Monday, July 26, 2010

My husband went to work today with one of Pook's toys in the truck. Pook is now standing on the front porch with his oversized underwear on (since ones that fit drive him crazy) and an adult cowboy hat on to block the sun from his eyes screaming for his Dad at the top of his lungs. He's calling him to come home and bring back his toy. He can't fathom that his Dad can't hear him. We've tried to explain that it's far away, but Pook says he can hear far away (farther then any of us). We've explained that there are fans running where his Dad works and he can't hear him over the fans. But, Pook wants that toy.

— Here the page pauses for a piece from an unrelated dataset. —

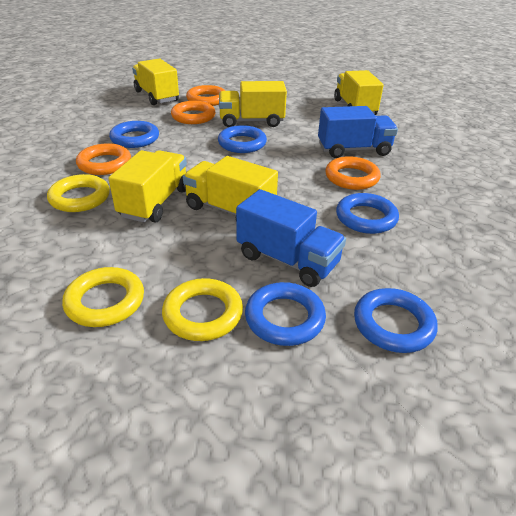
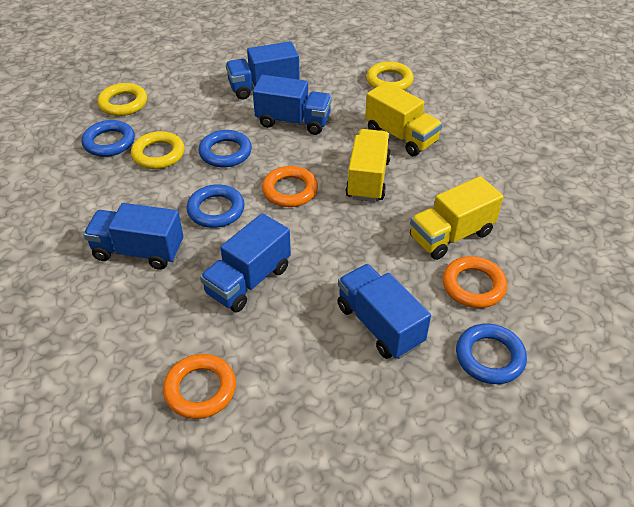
blue ring: [109,121,159,148] [218,125,267,153] [245,282,326,346] [336,193,399,234] [354,288,438,353] = 5 -> [82,120,135,157] [186,184,245,228] [198,130,252,167] [456,323,527,384] = 4
blue truck: [236,189,346,287] [318,106,398,158] = 2 -> [83,203,183,270] [200,213,291,312] [226,41,300,100] [253,75,332,135] [337,264,431,359] = 5
orange ring: [76,143,131,175] [171,101,216,124] [186,85,225,106] [325,156,381,190] = 4 -> [163,354,236,419] [262,166,318,207] [443,256,507,308] = 3
yellow truck: [108,150,187,222] [132,58,179,105] [183,156,278,215] [219,81,287,127] [334,70,384,115] = 5 -> [345,129,391,202] [365,82,442,156] [410,176,503,260] = 3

He's had it for days and it doesn't process in his mind that it can be separate from his body. It's supposed to be 94 degrees today, so obviously staying on the front porch in the sun is NOT an option. *sigh

The kids attempted to lure him in with a balloon he got at the grocery store last night. But, the helium is no longer making the balloon float and now he's spazzing because A) he doesn't have his toy and B) his balloon won't "work".

He's still not quite leveled back out to where he usually is. Not sure what is going on. I called to get him into his neuro but it will be no less then 4 months before they can squeeze him in. That's the downfall to having the best neuro ever!

His sleep cycle is messed up again. I honestly feel I can contribute it to the neighbor periodically having music played so loud through the night that it wakes him repeatedly. It's such hard work to get him on a good sleep schedule (good for him is if we hit a 4 hour stretch, and more then that are miracles from God). His bedtime, pillows, stuffy, sheet, location, etc all has to stay the same night after night to ensure sleep. Banging music and bass from next door does not help that at all!!

The worst part for me personally is the lack of time to get anything done. Then, when I do have a bit of time (like now as he stands on the front porch)I'm so emotionally drained that I take a bit of time to release (hence my blogging).

Pook has recently gotten back to the point where everything has to be in a precise location. Everything must be put back where it came from. I'm sure this is due to our moving from one house to another. This is most likely also what is causing him to short circuit. If I had my way, I'd never move again! OK, well, if I could get a place he would do well in I'd ever move again.

I'm grateful for all those that understand where he is, what he's going through. I'm grateful for those who offer their support to me. I'm grateful for those who offer support to Pook's older siblings, like those who facilitate Sibshops (a support group for children whose siblings have special needs). I'm grateful that I am part of a church that has the best child care workers EVER and that once a week I get to spend time being taught of God uninterrupted.

Most of all, I am grateful that God loved me so much that he gave me this vibrant, beautiful, unique little boy to bring excitement and joy into our lives! I wouldn't trade today for the world!